Cependant, les élections locales de 2014 ont montré que la marginalisation politique des femmes n’est pas encore totalement résolue. Le pays ne compte que 13 femmes maires sur un total de 557 municipalités. Par ailleurs, même si la loi sur la parité a permis une forte entrée des femmes en politique, certains problèmes subsistent car la culture a habitué les femmes à se placer derrière les hommes et à occuper un second rôle.
Possession d’actifs et gestion du risque
Aperçu analytique
La perception du risque par une personne est conditionnée à la fois par des facteurs objectifs, tels que des informations sur des événements passés ayant une influence négative sur le revenu ou le bienêtre, et par des probabilités subjectives qu’un événement se produise. La perception subjective du risque sera également déterminée par la vulnérabilité et la résilience potentielle de la personne face à un choc de revenu. La vulnérabilité d’un individu influence sa sensibilité à un changement de revenu et sera déterminée par sa base d’actifs et son accès à diverses stratégies d’atténuation des risques et d’adaptation.
L’accès à l’éducation : Les opportunités d’accès à l’instruction scolaire sont également inégalement réparties entre les hommes et les femmes au Sénégal. Pourtant, l’éducation est un enjeu majeur du développement économique et social. En effet, il a été clairement démontré que l’éducation est un facteur clé pour améliorer les conditions de vie des populations en général, et pour l’autonomisation des femmes en particulier. L’éducation influence tous les secteurs de l’économie et la vie des individus. C’est pourquoi, à travers l’ODD-4, l’Agenda 2030 invite les États signataires à en assurer l’accès à tous
La possession d’actifs améliore la vie des femmes et des hommes qui les possèdent et les contrôlent. La relation entre la possession d’actifs et la réduction de la pauvreté et l’augmentation de la sécurité économique a été largement étudiée dans la littérature économique, tout comme la relation entre l’accumulation d’actifs et le pouvoir économique et politique. Il convient toutefois de noter que les femmes ne partagent pas toujours la richesse des hommes, même au sein d’un même ménage, d’une même famille ou d’une même unité de production.

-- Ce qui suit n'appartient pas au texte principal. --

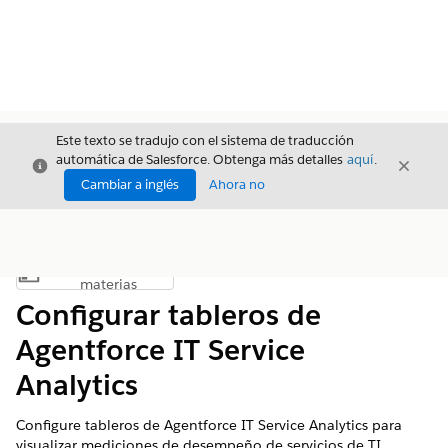
Este texto se tradujo con el sistema de traducción
automática de Salesforce. Obtenga más detalles
aquí
.
Cerrar
Cerrar
Cerrar
Cambiar a inglés
Ahora no
Índice de
Mostrar índice de materias
materias
Configurar tableros de
Agentforce IT Service
Analytics
Configure tableros de Agentforce IT Service Analytics para
visualizar mediciones de desempeño de servicios de TI.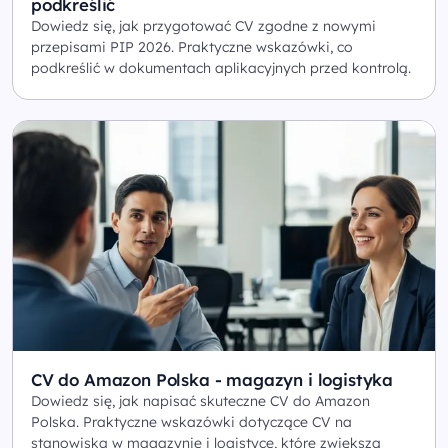
podkreślić
Dowiedz się, jak przygotować CV zgodne z nowymi
przepisami PIP 2026. Praktyczne wskazówki, co
podkreślić w dokumentach aplikacyjnych przed kontrolą.
CV do Amazon Polska - magazyn i logistyka
Dowiedz się, jak napisać skuteczne CV do Amazon
Polska. Praktyczne wskazówki dotyczące CV na
stanowiska w magazynie i logistyce, które zwiększą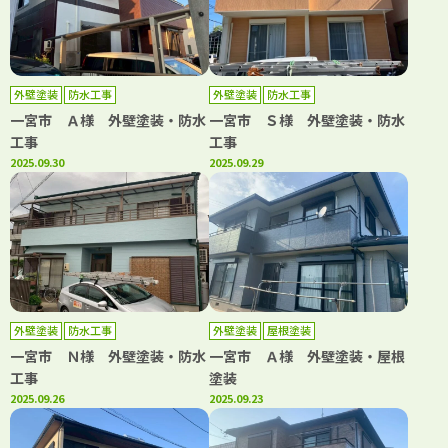
外壁塗装
防水工事
外壁塗装
防水工事
一宮市 Ａ様 外壁塗装・防水
一宮市 Ｓ様 外壁塗装・防水
工事
工事
2025.09.30
2025.09.29
外壁塗装
防水工事
外壁塗装
屋根塗装
一宮市 Ｎ様 外壁塗装・防水
一宮市 Ａ様 外壁塗装・屋根
工事
塗装
2025.09.26
2025.09.23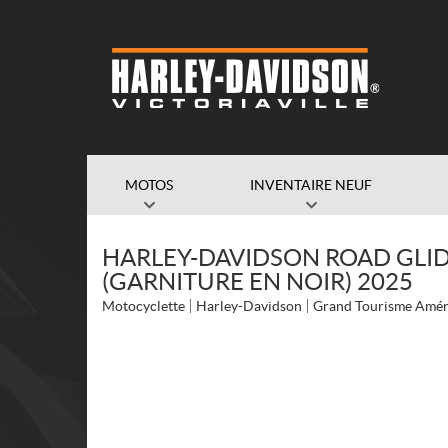
MOTOS
INVENTAIRE NEUF
HARLEY-DAVIDSON ROAD GLI
(GARNITURE EN NOIR) 2025
Motocyclette
Harley-Davidson
Grand Tourisme Amér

En outre, non seulement les femmes et les hommes ont un accès très différent à la richesse, mais ils peuvent également utiliser leurs actifs et leurs revenus différemment, ce qui peut avoir des conséquences sur le bien-être du ménage et de la société en général. La possession d’actifs par les femmes est souvent associée à une plus grande autonomie et au bien-être individuel et des autres membres du ménage, surtout les enfants.
La possession d’actifs améliore également la productivité et la capacité de gain des femmes dans le secteur informel. La possession d’actifs par les femmes de l’économie informelle est un moteur de la croissance économique et du développement. Si elles possèdent systématiquement moins d’actifs, l’économie perd d’énormes opportunités de croissance.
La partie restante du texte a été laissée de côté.